Личный пилот Гитлера. Воспоминания обергруппенфюрера СС. 1939-1945 - Ганс Баур
Шрифт:
Интервал:
Закладка:
Лейтенант полетел тем маршрутом, который выбрал Дитль, причем тот лично указывал ему путь. Они полетели в направлении Юденбурга и достигли Земмерингской дороги. На участке от Мюрцушлага до Земмеринга рельеф местности становится гористым. Они вынуждены были идти на очень низкой высоте, а горы стояли стеной прямо перед ними. Вершины и перевалы растворились в туманной дымке, которая становилась все плотнее и плотнее, а также в облаках. Ju-52 уже пролетел над несколькими перевалами. Лейтенант рискнул набрать высоту, и «Юнкерс» утонул в облаках. В последний момент, сделав разворот на 180 градусов, летчик попытался избежать столкновения с горой, но крылья уже зацепились за деревья. Самолет разбился, погибли все пассажиры и члены экипажа, находившиеся на борту.

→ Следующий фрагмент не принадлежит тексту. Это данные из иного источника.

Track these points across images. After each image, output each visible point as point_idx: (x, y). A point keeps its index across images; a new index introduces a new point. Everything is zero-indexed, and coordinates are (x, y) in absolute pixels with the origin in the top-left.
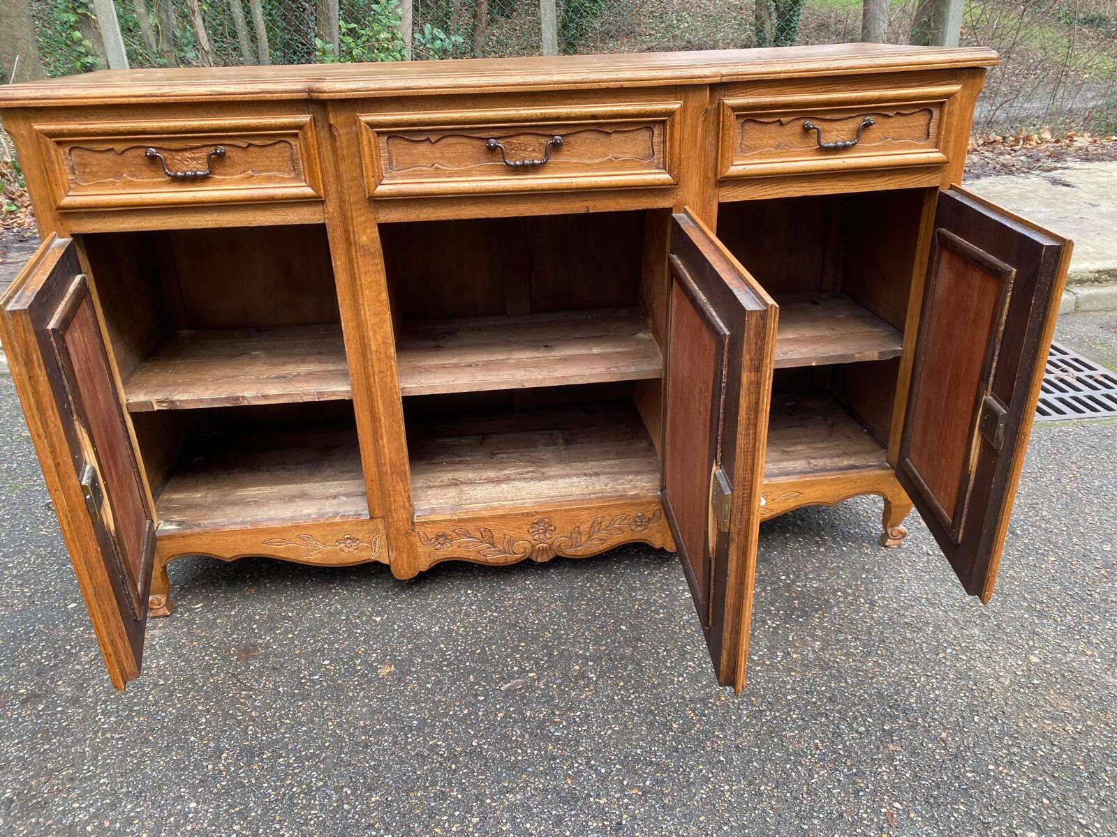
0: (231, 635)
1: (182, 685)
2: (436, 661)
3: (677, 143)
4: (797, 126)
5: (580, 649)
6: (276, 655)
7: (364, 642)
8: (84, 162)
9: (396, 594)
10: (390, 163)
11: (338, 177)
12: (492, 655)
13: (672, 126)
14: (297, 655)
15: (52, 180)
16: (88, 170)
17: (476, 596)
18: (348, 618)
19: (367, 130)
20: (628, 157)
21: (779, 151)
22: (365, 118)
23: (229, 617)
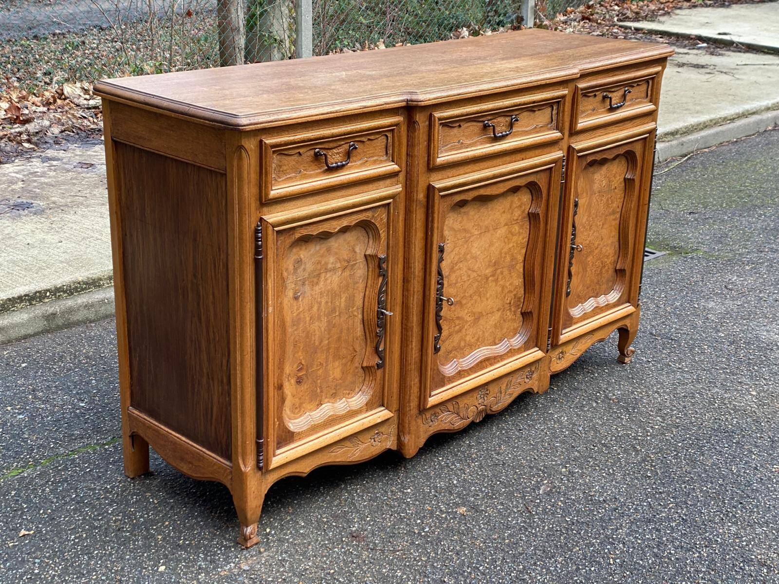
2: (483, 496)
4: (600, 98)
8: (281, 164)
10: (441, 142)
13: (564, 103)
16: (281, 169)
17: (448, 459)
18: (388, 497)
19: (437, 122)
20: (542, 124)
21: (594, 112)
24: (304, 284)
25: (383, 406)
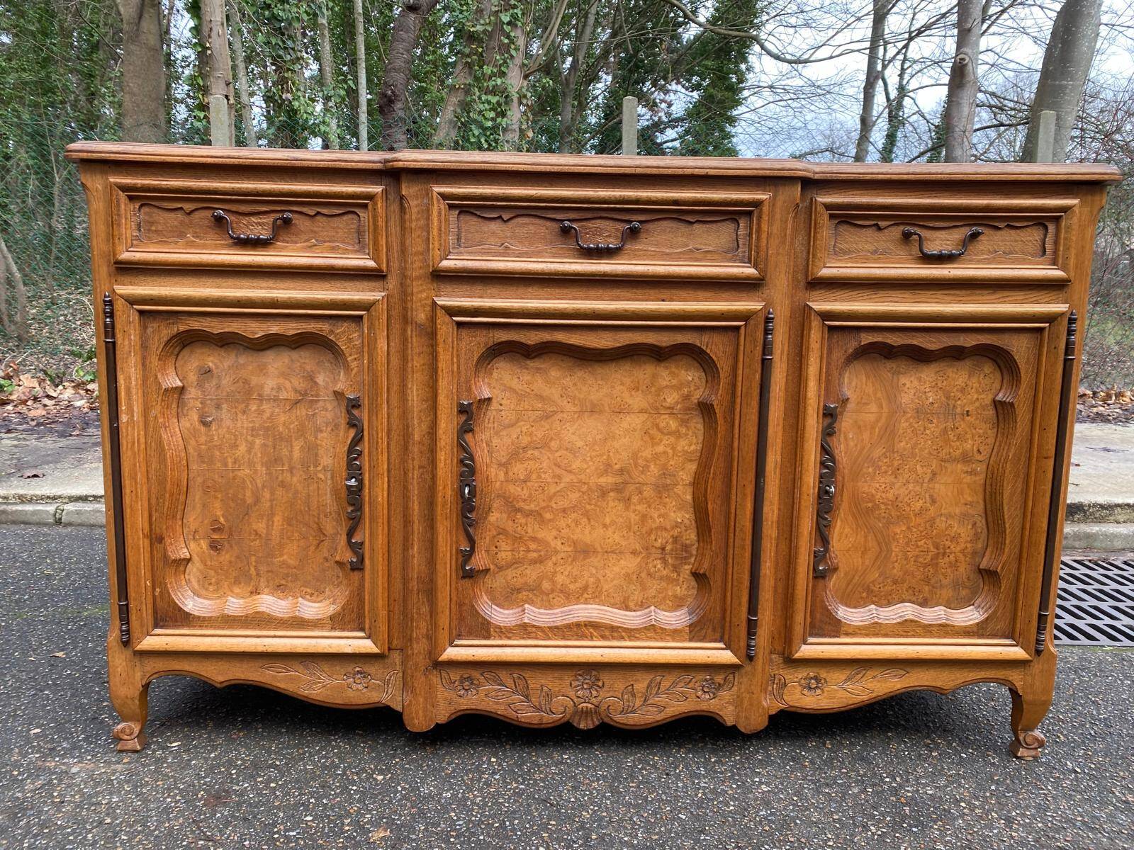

Гитлер спросил меня, почему летчик не пробился вверх сквозь облачный слой. Я ответил, что, без сомнения, если бы мне Дитль выказал желание полюбоваться на горы, я бы полетел от Граца в восточном направлении, где нет особых препятствий. Затем я пробился бы сквозь облачный слой, верхний предел которого находился на высоте 1800–2000 метров, и полетел бы в сторону Хохе-Тауэрна через Гросглокнер и Гросвенедигер. В таком случае я видел бы любую горную вершину, которая возвышается более чем на 2 тысячи метров. Дитль насладился бы видом гор, а мы добрались бы до пункта назначения в целости и сохранности. Тем не менее Гитлер хотел знать, была ли возможность благополучно пролететь над Земмерингом, и я вынужден был ответить, что это крайне сложно для летчика, который незнаком с этим районом. Надо постоянно вертеть головой влево и вправо, чтобы избежать препятствий. Когда летишь вслепую, то никогда точно не знаешь, находишься ли в данный момент в ущелье или над горой, и, пребывая в постоянном напряжении, даже не имеешь времени взглянуть на карту. В такой ситуации лучше всего полететь вкруговую, над широким ущельем в районе Юденбурга подняться выше облачного слоя и направиться на восток или на запад, где не было никаких препятствий.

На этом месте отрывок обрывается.